■ What to work on
Within this material, find every line where the string "dependencies" appears, and copy it out.

════════════════════

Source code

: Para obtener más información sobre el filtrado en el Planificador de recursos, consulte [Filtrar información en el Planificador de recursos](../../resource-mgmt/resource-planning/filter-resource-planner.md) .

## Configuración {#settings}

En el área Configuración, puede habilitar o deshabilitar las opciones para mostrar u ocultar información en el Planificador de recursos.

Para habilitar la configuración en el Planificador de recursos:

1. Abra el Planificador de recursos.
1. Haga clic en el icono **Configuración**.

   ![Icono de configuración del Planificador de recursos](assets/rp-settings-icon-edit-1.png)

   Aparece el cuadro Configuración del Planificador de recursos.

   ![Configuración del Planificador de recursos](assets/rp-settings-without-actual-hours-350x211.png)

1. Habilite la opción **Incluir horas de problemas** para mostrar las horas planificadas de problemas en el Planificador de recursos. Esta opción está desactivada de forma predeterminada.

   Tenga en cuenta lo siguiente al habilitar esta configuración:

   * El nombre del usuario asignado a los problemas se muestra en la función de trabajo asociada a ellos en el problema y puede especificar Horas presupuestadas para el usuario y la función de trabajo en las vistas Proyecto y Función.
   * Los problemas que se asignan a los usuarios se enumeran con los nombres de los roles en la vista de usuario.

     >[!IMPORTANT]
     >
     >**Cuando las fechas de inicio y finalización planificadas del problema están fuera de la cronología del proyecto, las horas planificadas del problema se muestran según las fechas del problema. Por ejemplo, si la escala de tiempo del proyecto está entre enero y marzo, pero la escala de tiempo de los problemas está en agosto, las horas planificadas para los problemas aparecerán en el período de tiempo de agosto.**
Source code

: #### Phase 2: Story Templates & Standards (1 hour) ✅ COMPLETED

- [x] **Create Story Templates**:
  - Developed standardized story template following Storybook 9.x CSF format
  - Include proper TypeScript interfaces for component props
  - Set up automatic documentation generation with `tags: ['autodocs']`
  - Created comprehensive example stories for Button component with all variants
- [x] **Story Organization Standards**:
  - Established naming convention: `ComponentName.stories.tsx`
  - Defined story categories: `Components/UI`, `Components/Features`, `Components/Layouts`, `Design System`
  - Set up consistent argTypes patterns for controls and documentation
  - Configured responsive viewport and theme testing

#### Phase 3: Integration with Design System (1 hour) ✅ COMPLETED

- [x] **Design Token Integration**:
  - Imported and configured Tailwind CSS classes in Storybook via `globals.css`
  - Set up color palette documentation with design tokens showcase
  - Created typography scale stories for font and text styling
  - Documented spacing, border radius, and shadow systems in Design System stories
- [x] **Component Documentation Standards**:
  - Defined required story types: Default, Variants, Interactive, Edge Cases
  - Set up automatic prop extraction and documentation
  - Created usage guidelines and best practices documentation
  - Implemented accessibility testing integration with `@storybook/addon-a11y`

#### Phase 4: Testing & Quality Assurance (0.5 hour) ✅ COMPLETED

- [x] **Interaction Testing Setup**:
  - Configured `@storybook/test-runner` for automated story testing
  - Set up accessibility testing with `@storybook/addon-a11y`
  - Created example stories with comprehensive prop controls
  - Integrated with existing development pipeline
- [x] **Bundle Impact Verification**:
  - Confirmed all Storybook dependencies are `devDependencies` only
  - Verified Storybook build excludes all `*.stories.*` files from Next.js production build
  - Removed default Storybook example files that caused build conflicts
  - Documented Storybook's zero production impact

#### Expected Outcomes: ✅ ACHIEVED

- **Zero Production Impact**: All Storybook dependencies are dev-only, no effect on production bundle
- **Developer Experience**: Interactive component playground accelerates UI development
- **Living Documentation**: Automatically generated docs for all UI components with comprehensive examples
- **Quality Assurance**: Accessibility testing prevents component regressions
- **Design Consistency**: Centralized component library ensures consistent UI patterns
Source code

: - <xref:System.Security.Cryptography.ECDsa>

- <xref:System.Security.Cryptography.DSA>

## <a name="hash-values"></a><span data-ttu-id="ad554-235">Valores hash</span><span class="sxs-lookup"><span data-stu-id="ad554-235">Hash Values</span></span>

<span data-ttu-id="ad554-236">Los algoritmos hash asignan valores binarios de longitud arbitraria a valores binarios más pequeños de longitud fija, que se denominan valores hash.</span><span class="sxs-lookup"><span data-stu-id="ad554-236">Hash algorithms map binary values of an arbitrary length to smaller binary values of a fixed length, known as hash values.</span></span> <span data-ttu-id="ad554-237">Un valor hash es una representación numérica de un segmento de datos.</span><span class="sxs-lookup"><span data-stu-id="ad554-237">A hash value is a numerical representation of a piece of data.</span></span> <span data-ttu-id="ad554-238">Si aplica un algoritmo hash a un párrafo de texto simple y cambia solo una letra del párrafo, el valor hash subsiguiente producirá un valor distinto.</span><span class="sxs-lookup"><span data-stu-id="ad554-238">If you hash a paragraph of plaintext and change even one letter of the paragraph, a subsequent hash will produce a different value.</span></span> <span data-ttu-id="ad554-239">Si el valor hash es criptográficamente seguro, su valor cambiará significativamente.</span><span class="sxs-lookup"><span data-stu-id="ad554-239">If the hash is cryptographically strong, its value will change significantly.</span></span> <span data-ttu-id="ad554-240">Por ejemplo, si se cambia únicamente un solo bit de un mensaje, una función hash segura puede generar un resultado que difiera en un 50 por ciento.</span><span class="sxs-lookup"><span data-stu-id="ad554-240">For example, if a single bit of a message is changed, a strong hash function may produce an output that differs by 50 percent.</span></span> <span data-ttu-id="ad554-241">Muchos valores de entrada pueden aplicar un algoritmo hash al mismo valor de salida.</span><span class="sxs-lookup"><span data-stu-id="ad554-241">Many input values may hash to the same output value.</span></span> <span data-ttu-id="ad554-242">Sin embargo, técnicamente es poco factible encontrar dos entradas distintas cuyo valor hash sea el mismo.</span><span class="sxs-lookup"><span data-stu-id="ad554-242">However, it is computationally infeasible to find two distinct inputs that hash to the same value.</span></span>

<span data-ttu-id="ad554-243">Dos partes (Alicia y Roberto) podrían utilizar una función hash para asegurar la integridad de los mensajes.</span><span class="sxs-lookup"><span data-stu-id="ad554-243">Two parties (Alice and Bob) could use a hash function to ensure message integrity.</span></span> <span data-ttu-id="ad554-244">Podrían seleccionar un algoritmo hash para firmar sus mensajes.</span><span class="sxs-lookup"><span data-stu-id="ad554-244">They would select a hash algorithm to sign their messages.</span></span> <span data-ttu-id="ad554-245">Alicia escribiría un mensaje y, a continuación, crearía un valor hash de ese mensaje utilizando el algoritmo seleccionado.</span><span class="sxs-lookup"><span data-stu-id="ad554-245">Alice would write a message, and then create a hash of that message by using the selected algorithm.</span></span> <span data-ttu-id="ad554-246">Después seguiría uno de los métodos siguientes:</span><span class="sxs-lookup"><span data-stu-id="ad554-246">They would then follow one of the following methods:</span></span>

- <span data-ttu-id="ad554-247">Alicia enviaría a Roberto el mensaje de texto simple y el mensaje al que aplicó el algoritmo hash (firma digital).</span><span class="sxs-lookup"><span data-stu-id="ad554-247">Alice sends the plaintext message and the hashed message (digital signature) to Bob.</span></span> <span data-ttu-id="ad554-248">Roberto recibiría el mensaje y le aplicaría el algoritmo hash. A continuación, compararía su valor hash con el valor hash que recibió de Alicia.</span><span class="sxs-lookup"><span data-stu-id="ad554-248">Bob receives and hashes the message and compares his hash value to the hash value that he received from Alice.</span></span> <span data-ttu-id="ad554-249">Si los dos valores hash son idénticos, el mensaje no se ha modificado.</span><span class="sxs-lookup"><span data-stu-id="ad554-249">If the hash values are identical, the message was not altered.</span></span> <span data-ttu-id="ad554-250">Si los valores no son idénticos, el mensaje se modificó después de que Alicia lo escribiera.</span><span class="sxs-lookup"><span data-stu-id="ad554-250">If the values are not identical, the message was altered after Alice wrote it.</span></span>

════════════════════

■ Result
  - Confirmed all Storybook dependencies are `devDependencies` only
- **Zero Production Impact**: All Storybook dependencies are dev-only, no effect on production bundle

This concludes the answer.